The trouble is that she’s as high-minded and rigid as Eliot, and unable to surrender to primal passion. She finds it "an overwhelming request to feel fervor" (about work, she claims, but in truth, about all aspects of life). What she feels for Sam are “tepid, barely beyond simple fondness”. She craves “to get fucked into the astral plane and escape her own reality momentarily”. But, for years, Sam refuses while Cora languishes. She imagines a parallel reality alongside her real life, where instead of bills and school pickups, she has sex and hotels and Sam. As this fantasy dims, her mind conjures “a Gallic character called Baptiste” who joins Sam in helping her out of the bath, “leaving her with no duties, no responsibilities, no requirements, except to be worshipped as a youthful bride, who’d died improbably of TB”.

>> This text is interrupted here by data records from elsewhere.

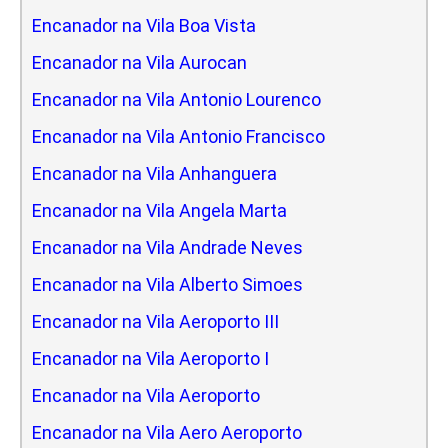
Encanador na Vila Boa Vista
Encanador na Vila Aurocan
Encanador na Vila Antonio Lourenco
Encanador na Vila Antonio Francisco
Encanador na Vila Anhanguera
Encanador na Vila Angela Marta
Encanador na Vila Andrade Neves
Encanador na Vila Alberto Simoes
Encanador na Vila Aeroporto III
Encanador na Vila Aeroporto I
Encanador na Vila Aeroporto
Encanador na Vila Aero Aeroporto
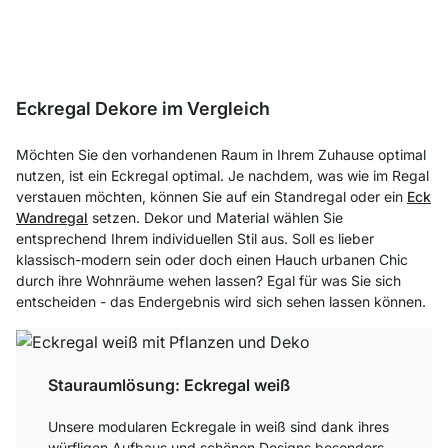
Eckregal Dekore im Vergleich
Möchten Sie den vorhandenen Raum in Ihrem Zuhause optimal
nutzen, ist ein Eckregal optimal. Je nachdem, was wie im Regal
verstauen möchten, können Sie auf ein Standregal oder ein
Eck
Wandregal
setzen. Dekor und Material wählen Sie
entsprechend Ihrem individuellen Stil aus. Soll es lieber
klassisch-modern sein oder doch einen Hauch urbanen Chic
durch ihre Wohnräume wehen lassen? Egal für was Sie sich
entscheiden - das Endergebnis wird sich sehen lassen können.
Stauraumlösung: Eckregal weiß
Unsere modularen Eckregale in weiß sind dank ihres
würfligen Aufbaus und schönen Designs besonders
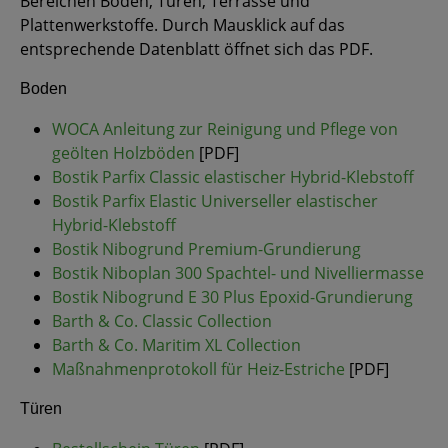
Bereichen Boden, Türen, Terrasse und
Plattenwerkstoffe. Durch Mausklick auf das
entsprechende Datenblatt öffnet sich das PDF.
Boden
WOCA Anleitung zur Reinigung und Pflege von
geölten Holzböden
[PDF]
Bostik Parfix Classic elastischer Hybrid-Klebstoff
Bostik Parfix Elastic Universeller elastischer
Hybrid-Klebstoff
Bostik Nibogrund Premium-Grundierung
Bostik Niboplan 300 Spachtel- und Nivelliermasse
Bostik Nibogrund E 30 Plus Epoxid-Grundierung
Barth & Co. Classic Collection
Barth & Co. Maritim XL Collection
Maßnahmenprotokoll für Heiz-Estriche
[PDF]
Türen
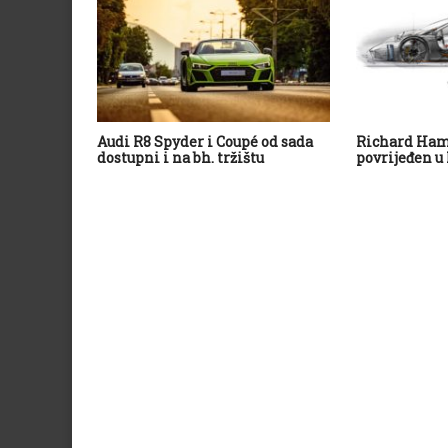
Audi R8 Spyder i Coupé od sada
Richard Ham
dostupni i na bh. tržištu
povrijeđen 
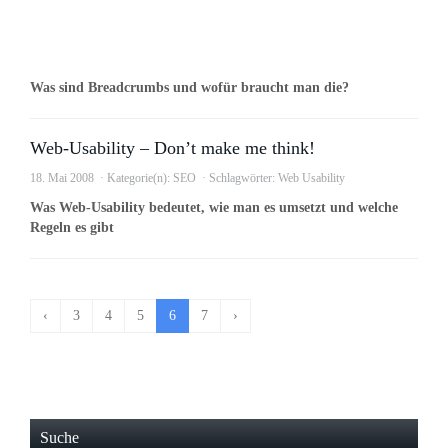
Was sind Breadcrumbs und wofür braucht man die?
Web-Usability – Don’t make me think!
18. Mai 2008
Kategorie(n):
SEO
Schlagwörter:
Web Usability
Was Web-Usability bedeutet, wie man es umsetzt und welche
Regeln es gibt
‹
3
4
5
6
7
›
Suche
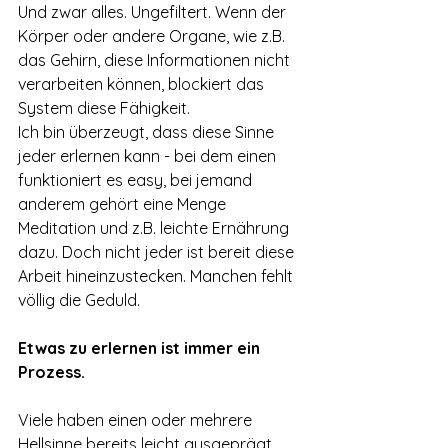
Und zwar alles. Ungefiltert. Wenn der 
Körper oder andere Organe, wie z.B. 
das Gehirn, diese Informationen nicht 
verarbeiten können, blockiert das 
System diese Fähigkeit. 
Ich bin überzeugt, dass diese Sinne 
jeder erlernen kann - bei dem einen 
funktioniert es easy, bei jemand 
anderem gehört eine Menge 
Meditation und z.B. leichte Ernährung 
dazu. Doch nicht jeder ist bereit diese 
Arbeit hineinzustecken. Manchen fehlt 
völlig die Geduld. 
Etwas zu erlernen ist immer ein 
Prozess.
Viele haben einen oder mehrere 
Hellsinne bereits leicht ausgeprägt,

When they eventually succumb to temptation, their intimacy is melancholy, without much play or complicity. It fails to be the sepia-toned romance she dreamed up for a full decade. Cora dons a slinky dress and Sam “performs oral sex with grim determination in their hotel room” prior to a meal. The reader senses that Cora wants to inhabit a certain type of literary world, where intimacy is messy and ambiguous, where imbalances of control exist, and everyone misbehaves, and nobody keeps score.
Somers consistently suggests the root of Cora’s problem: she possesses a sharp tongue, but so little joy. Regarding an intimate picture from Sam, Cora critiques, “he has clenched his abs and made sure he was hard, but failed to remove his casual footwear from the shot”. Given that the catalyst that diminished their pleasure was having children, readers may fret about the impact these flawed adults have on their kids. As her daughter inquires about sex, the parents stumble. They begin with procreation then acknowledge that sex isn’t always about babies. The father references male anatomy then concedes that one isn’t required. Ultimately, he settles for, “you know genitals?”
Underpinning the narrative runs the subtle undercurrent of familiar middle-age questions: do our lives have meaning? What follows our final breath? These themes are more explicit in Cora’s imagined conversations. Reading these exchanges, one wonders what moral Cora and her cynical lot would take from their unsatisfying escapades. Would Cora grow more open to life’s flawed pleasures, its corny pleasures? When Eliot asks about her affair during an audio program on bondage, Cora thinks “all meaningful communication is compromised by specific context”. Some might say enhanced. Yet that is not her nature, and the author refuses to grant her character false epiphanies, or force growth beyond her capacity.
This is a razor-sharp, hilarious, exquisitely detailed novel, written with such withering exactitude. It is absolutely aware of itself, spare and brimming with subtext: a portrait of an anxious, loin-girding generation entering midlife, chronically embarrassed, at once afraid of and desperate for sensation. Perhaps this is solely a metropolitan trait. For the sake of argument, we'll assume so.
A tech journalist and digital anthropologist focusing on the societal impacts of emerging technologies and online communities.